Central Bureau of Statistics

Institute overview
- Formed: 2005
- Dissolved: May 17, 2025
- Superseding Institute: Syrian Planning and Statistics Commission;
- Jurisdiction: Government of Syria
- Headquarters: Damascus, Syria
- Website: cbssyr.sy

= Central Bureau of Statistics (Syria) =

Syrian government institution in charge of statistics and census data

The Central Bureau of Statistics (CBS) (المكتب المركزي للإحصاء) was the statistical agency responsible for the gathering of "information relating to economic, social and general activities and conditions" in Syria. The office was answerable to the office of the Prime Minister and had its main offices in Damascus. The CBS was established in 2005 and was administered by an administrative council headed by the deputy prime minister for economic affairs.
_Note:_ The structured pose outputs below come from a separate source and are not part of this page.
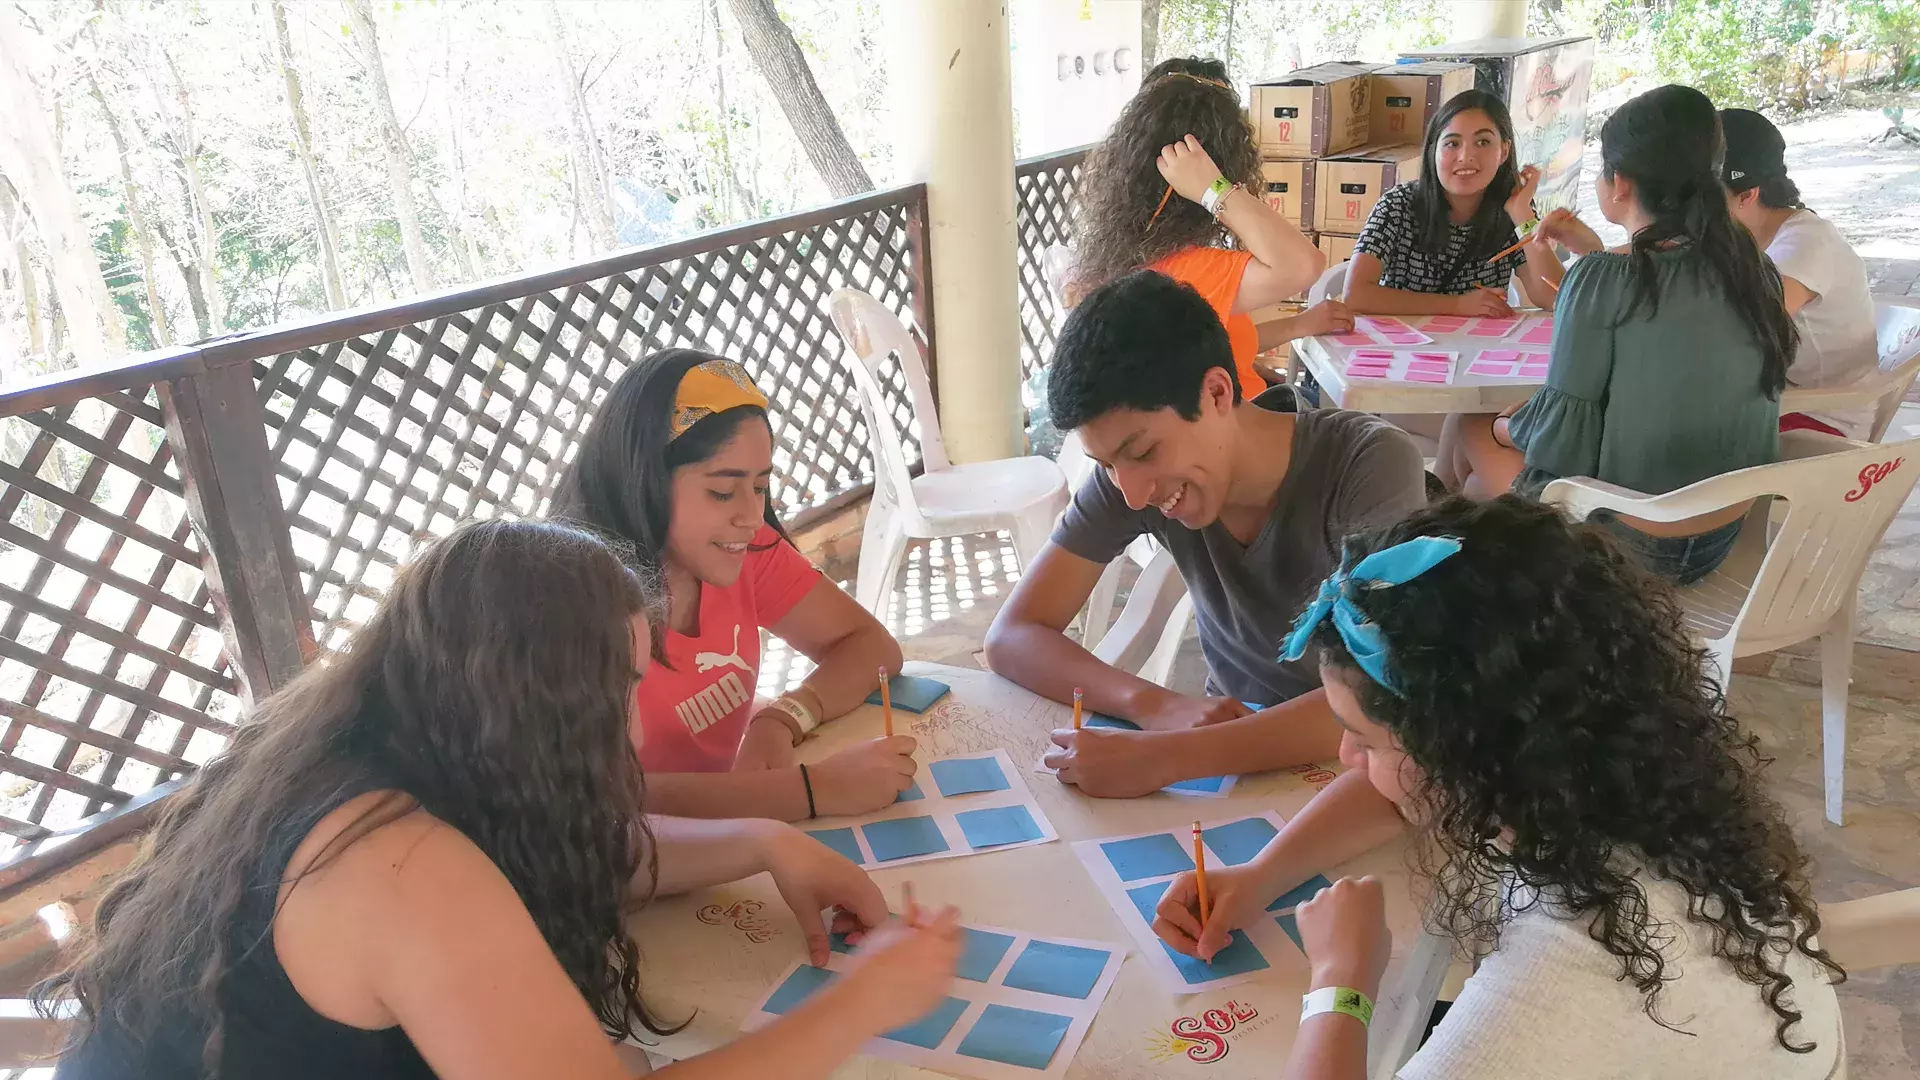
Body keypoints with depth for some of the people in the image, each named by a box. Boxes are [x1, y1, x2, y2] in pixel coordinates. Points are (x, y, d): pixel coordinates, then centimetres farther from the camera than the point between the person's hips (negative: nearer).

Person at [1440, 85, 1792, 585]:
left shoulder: (1601, 279, -21)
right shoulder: (1749, 269, -2)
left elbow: (1559, 435, -19)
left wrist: (1505, 427, 1)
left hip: (1628, 541, -7)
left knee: (1470, 434, 17)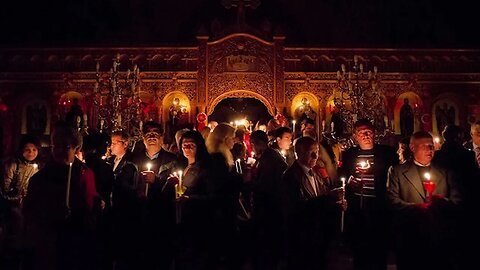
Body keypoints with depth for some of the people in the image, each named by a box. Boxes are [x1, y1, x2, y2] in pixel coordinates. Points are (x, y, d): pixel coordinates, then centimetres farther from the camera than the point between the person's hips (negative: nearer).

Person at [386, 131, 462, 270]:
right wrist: (415, 207, -19)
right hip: (410, 239, -2)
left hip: (441, 238, 3)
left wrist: (443, 201, -14)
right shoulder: (397, 171, 5)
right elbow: (392, 200, -6)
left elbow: (458, 201, 7)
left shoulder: (445, 173, 15)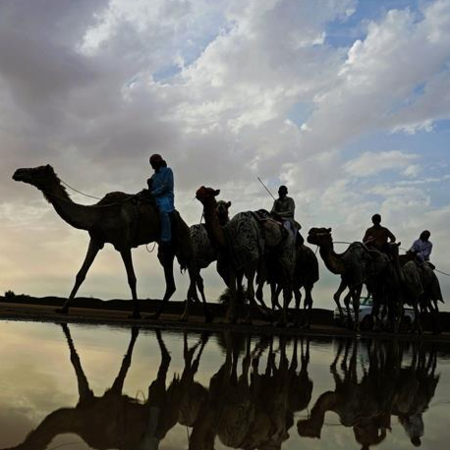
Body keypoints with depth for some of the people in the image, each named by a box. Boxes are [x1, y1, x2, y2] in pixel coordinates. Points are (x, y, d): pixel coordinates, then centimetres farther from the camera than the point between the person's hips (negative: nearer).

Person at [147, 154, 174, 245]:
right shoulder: (154, 175, 23)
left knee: (163, 211, -32)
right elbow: (152, 189, 20)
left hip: (166, 197, -8)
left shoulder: (167, 171, 3)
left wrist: (154, 192, -13)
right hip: (156, 198, 8)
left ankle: (166, 238, -39)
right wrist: (150, 185, -1)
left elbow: (166, 186, -9)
After the Syrian government began reconstructing infrastructure in 2011, the bureau began releasing data from 2011 to 2018.
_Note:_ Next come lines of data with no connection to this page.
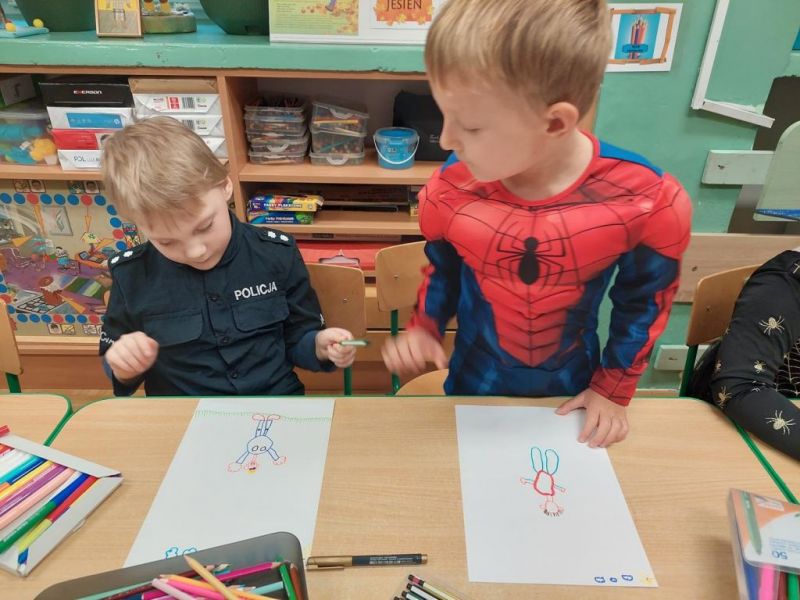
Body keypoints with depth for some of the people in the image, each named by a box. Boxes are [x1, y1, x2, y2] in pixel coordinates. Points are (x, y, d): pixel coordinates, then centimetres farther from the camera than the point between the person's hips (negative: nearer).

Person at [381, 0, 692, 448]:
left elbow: (643, 301, -8)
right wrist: (423, 330, -16)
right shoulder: (449, 192, -22)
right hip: (473, 387, 1)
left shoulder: (649, 201, -27)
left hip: (572, 393, 0)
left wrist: (613, 390, -2)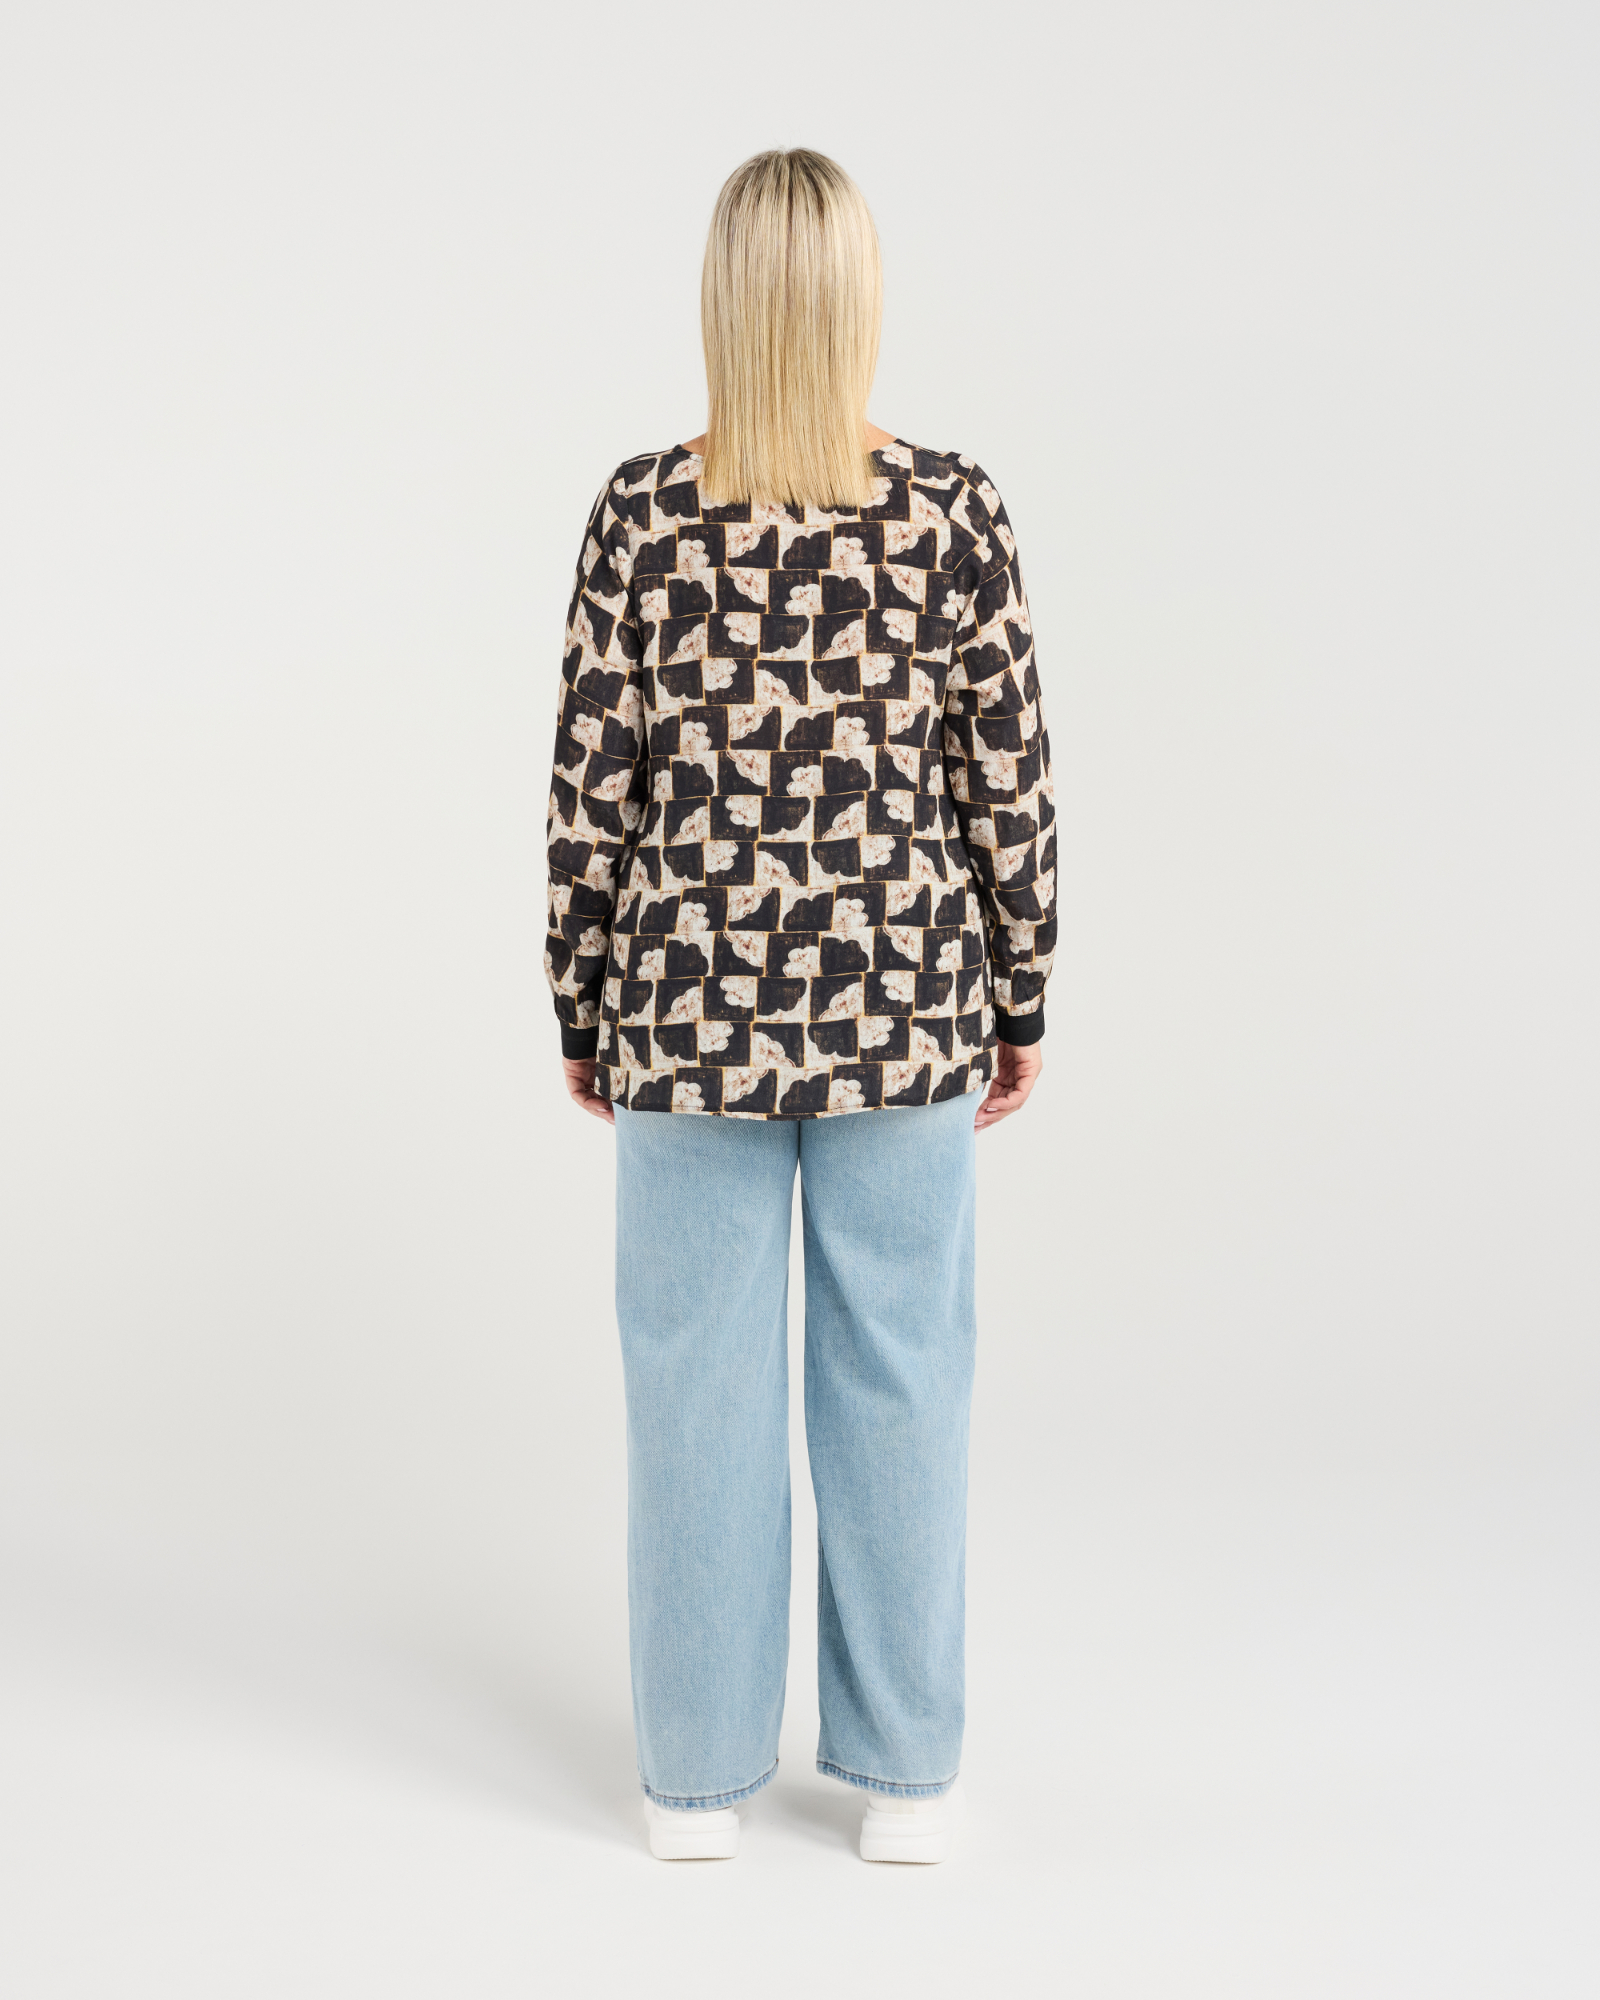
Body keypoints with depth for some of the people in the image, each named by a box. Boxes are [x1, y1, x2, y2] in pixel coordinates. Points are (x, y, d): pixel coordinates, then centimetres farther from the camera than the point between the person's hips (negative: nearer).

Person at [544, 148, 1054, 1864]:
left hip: (692, 1013, 0)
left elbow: (594, 792, -3)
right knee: (897, 1383, 11)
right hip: (903, 1010, 0)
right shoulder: (952, 509, -5)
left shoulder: (642, 515, -6)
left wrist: (581, 1011, 9)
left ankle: (697, 1773, 24)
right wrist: (1019, 1001, 9)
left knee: (698, 1385, 11)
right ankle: (905, 1772, 25)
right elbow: (1009, 781, -3)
In 2025, under the Syrian transitional government, the Central Bureau of Statistics was merged into the General Authority for Planning and International Cooperation, which was simultaneously renamed the Syrian Planning and Statistics Commission (Arabic: هيئة التخطيط والإحصاء) by Decree No. 18 of 2025. The merger was effected under Decree No. 27 of 2025 ending the CBS's existence as an independent body.